→ Requirement
Scan the material below for lines with the string "clustering". State how many there are and nothing else.

_ _ _ _

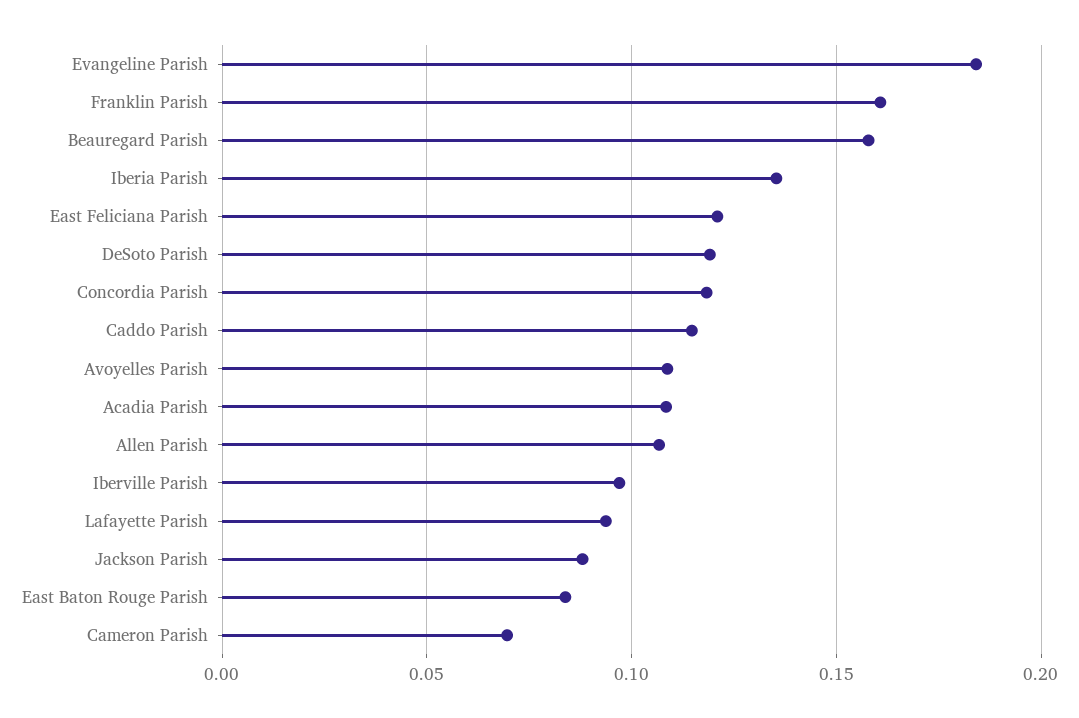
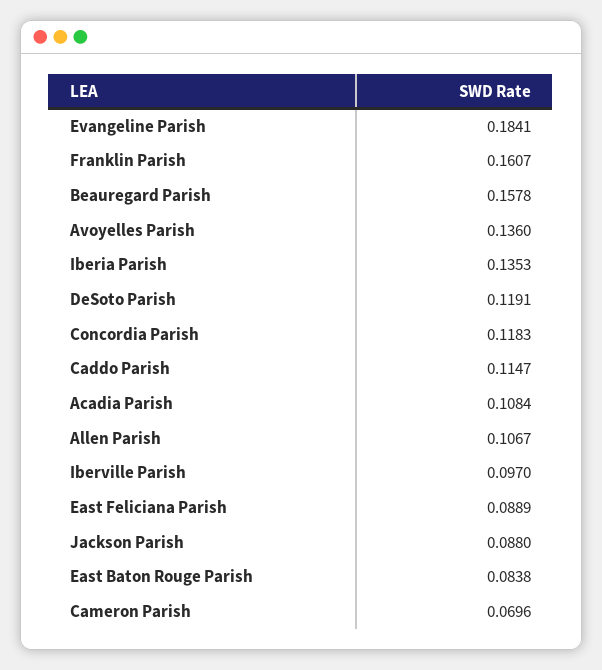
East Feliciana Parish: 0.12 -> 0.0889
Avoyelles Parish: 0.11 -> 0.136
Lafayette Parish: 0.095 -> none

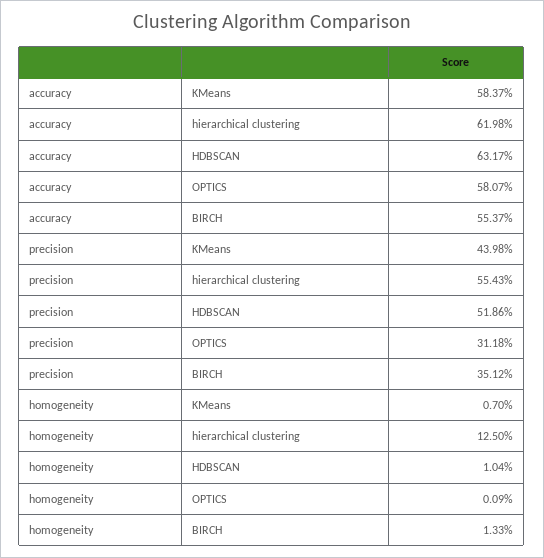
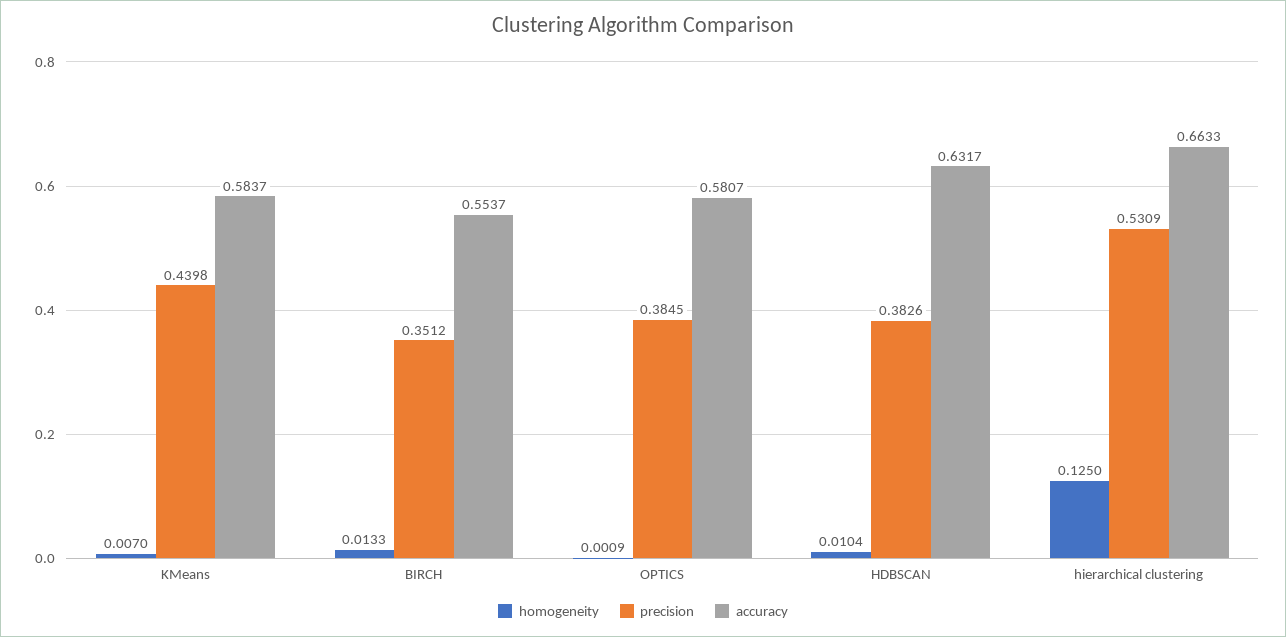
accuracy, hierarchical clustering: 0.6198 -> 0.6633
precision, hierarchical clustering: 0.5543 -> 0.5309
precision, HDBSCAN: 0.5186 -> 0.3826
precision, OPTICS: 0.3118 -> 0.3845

_ _ _ _

→ Reply to the task
2